I remove the front bumper and loosen the core support into service position to be able to turn the crank by hand with the Audi special tool or by the alternator nut.

Do the IM sockets decrease interval to more routine 35k mile service vs 20-25

What is the special tool? Cheap enough/will I use it enough to warrant needing to buy it?

I got a 24mm socket on the alt bolt/nut with vice grips and was able to turn(clockwise- thanks Justincreadible!) the engine over to close the other three valves.

My intake manifold appears to be one piece and functioning, however very dirty. Anyone tried to clean it up a bit before reinstalling? Thinking oven cleaner would not be good on plastic parts, anyone have any success with a cleaning method without disassembly? WD40?
Thanks!

It is pretty cheap at $25.99.

https://vw.snapon.com/SpecialToolsDetail.aspx?itemId=2710003

https://vw.snapon.com/FileServerRoot/CatManFiles/FilesPublished/EQS/VWTools/Images/Digital/T40058.jpg

Whoops I meant IM spacers not socket :slight_smile:

JimmyBones,

It was the first time I tried the blasting. I just never took to it. When I did get the system figured out I just didn’t find it too much easier to go that route. The one thing that just kept sticking out what the thing you mentioned you have to do and that’s going back with a pick tool to grab some of the hard to reach stubborn carbon. The wire brushes I felt were just much better for control and overall experience.

Yes,

The real time is in the prep work and getting the car staged for the carbon clean. If you don’t take your time you run into breaking parts along the way.

The carbon clean is really needed on these cars it’s just something you have to take your time doing.

The most technical part of the job is getting the intake off and on without breaking things.

Im going to try and get some posts up about my carbon clean and some of the things I found and some suggestions that might help others.

One of the things that I thought was important was the carbon build up on the piston and you can see the shiny spots in the lower left-hand corner? I had a cylinder with bad carbon. It affected the injector and caused detonation. You can see that by the spots on the lower left-hand side. This was on a 100% stock car.

http://audirevolution.net/addons/albums/images/695028007.jpg

This is what a piston looks like with a little carbon build up but no detonation spots.

http://audirevolution.net/addons/albums/images/881858591.jpg

For years, FSI guys have had issues with pinging and detonation that have caused them to search up and down.

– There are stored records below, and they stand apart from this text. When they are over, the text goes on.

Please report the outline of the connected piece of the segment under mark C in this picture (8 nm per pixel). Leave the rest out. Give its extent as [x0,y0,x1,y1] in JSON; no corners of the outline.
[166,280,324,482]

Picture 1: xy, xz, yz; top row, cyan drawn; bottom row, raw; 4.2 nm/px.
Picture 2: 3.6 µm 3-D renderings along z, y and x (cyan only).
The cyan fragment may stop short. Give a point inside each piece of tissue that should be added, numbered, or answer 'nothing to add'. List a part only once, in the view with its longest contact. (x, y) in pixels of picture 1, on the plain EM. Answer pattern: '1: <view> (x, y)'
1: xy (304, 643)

On the S8 it was very faint and you could only hear it if you were really trying.

The knock sensors didn’t seem to pick up much activity but the carbon and how it affected the injector caused detonation.

Something that you can only fix with a good carbon clean of both the cylinders and the fuel system. After that good insurance and performance support comes in from the JHM intake spacers.

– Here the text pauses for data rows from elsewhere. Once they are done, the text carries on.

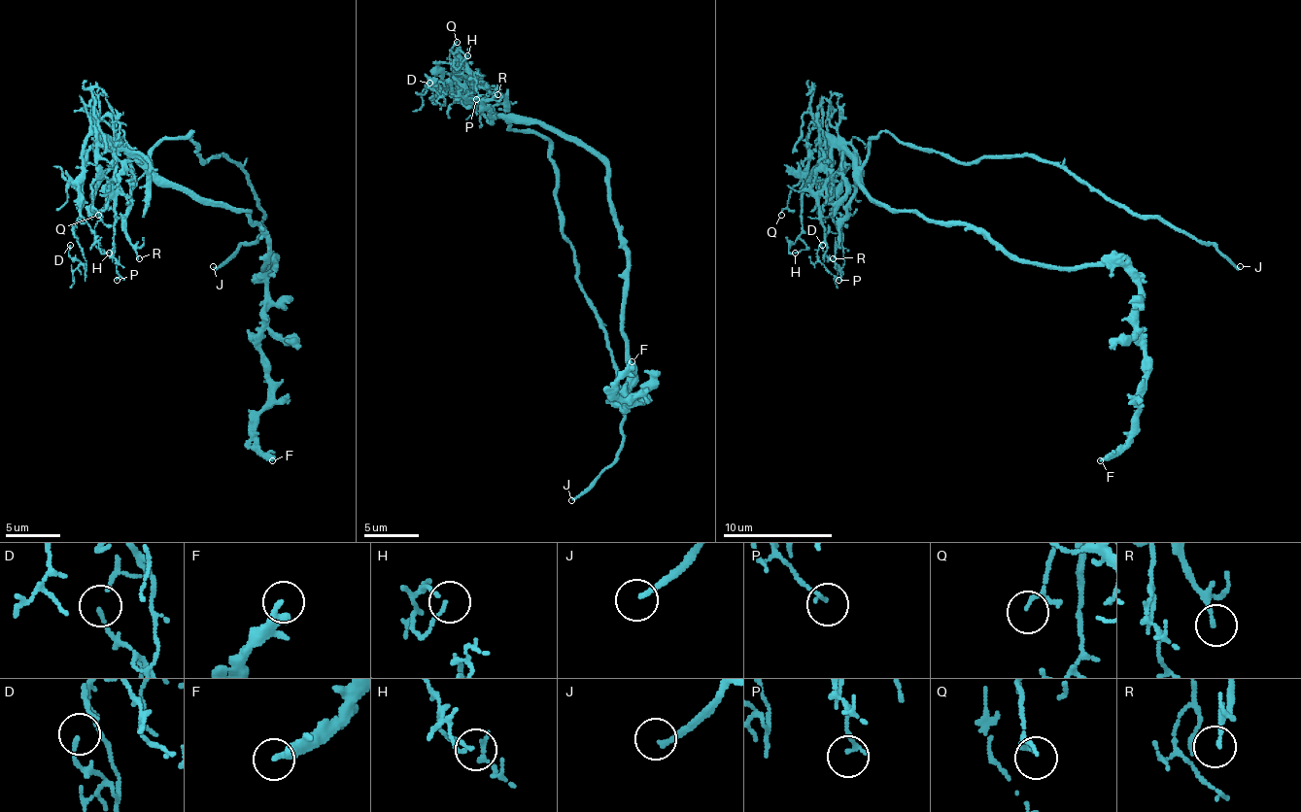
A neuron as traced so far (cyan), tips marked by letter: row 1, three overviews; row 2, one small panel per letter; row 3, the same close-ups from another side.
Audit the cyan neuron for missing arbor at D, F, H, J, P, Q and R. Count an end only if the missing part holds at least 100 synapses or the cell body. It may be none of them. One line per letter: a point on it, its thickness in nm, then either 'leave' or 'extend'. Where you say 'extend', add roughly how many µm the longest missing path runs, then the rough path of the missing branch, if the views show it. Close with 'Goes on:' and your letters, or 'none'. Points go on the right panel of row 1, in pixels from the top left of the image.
D: place (822, 245); calibre 120 nm; leave
F: place (1100, 460); calibre 280 nm; leave
H: place (795, 253); calibre 100 nm; leave
J: place (1240, 266); calibre 180 nm; extend; missing 40 µm
P: place (838, 280); calibre 130 nm; leave
Q: place (781, 215); calibre 80 nm; leave
R: place (833, 258); calibre 130 nm; leave
Goes on: J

As we know. Carbon doesn’t just effect the cylinder heads and injectors. It affects more than that. I’ll try to get to more of that in my next posts.

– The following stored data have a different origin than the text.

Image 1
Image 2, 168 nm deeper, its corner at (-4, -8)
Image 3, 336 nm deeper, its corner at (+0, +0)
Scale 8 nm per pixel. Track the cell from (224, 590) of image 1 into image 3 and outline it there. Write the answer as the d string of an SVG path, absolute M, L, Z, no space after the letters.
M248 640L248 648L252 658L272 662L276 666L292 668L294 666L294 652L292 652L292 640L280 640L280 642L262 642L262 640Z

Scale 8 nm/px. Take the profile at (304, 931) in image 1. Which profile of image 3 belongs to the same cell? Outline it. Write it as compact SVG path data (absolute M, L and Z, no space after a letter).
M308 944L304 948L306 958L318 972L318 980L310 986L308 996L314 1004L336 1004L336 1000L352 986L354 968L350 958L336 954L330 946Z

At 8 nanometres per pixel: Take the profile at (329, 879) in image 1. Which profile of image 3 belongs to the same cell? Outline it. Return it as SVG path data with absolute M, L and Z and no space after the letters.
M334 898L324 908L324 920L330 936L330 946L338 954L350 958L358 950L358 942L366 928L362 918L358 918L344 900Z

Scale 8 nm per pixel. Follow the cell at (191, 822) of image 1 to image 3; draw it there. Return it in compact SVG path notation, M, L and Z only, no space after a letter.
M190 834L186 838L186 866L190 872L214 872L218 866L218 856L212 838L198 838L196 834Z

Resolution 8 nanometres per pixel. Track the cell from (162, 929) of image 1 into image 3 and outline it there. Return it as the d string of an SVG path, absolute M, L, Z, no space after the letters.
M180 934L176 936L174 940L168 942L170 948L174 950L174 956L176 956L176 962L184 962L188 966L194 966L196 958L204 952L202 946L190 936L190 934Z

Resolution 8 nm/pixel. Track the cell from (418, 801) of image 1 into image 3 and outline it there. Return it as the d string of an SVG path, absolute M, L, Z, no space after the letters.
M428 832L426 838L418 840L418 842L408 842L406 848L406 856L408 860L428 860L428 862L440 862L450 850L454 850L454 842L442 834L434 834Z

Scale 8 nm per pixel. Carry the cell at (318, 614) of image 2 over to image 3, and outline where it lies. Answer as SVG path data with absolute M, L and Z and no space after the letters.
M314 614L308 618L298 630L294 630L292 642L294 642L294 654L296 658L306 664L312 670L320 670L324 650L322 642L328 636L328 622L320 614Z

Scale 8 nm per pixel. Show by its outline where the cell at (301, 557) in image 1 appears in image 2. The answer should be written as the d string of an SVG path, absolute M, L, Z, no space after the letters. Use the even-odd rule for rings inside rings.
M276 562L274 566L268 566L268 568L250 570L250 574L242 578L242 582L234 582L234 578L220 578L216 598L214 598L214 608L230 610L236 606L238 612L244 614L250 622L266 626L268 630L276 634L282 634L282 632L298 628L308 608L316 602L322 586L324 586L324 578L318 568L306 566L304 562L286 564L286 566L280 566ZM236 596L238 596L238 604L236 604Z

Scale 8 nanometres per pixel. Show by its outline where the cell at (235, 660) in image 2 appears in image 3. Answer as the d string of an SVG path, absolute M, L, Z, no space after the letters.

So far we have seen what the carbon looks like, we know it can damage injectors, get on the face and the stem of the valves. The second big killer of performance is when the carbon builds up and damages the intake manifold by jamming up the linkage arms causing the linkage between the arms to snap.

I know most of us have seen this before, but I figured I’d put up a picture for those who might not have seen it.

http://audirevolution.net/addons/albums/images/508725129.jpg

Or that carbon can actually break off into parts like this and go into the motor causing major damage to the inside of your motor.

http://audirevolution.net/addons/albums/images/875826259.jpg

Doing a carbon clean and adding the JHM intake spacers will help keep the motor healthy and cut down on major repair bills. I also suggest adding this to every fill up or every other fill up.

http://audirevolution.net/addons/albums/images/508994541.jpg

Adding fuel injector cleaner is what the dealerships due to try and help with the misfires. It’s just a good practice to keep the FSI fuel system clean.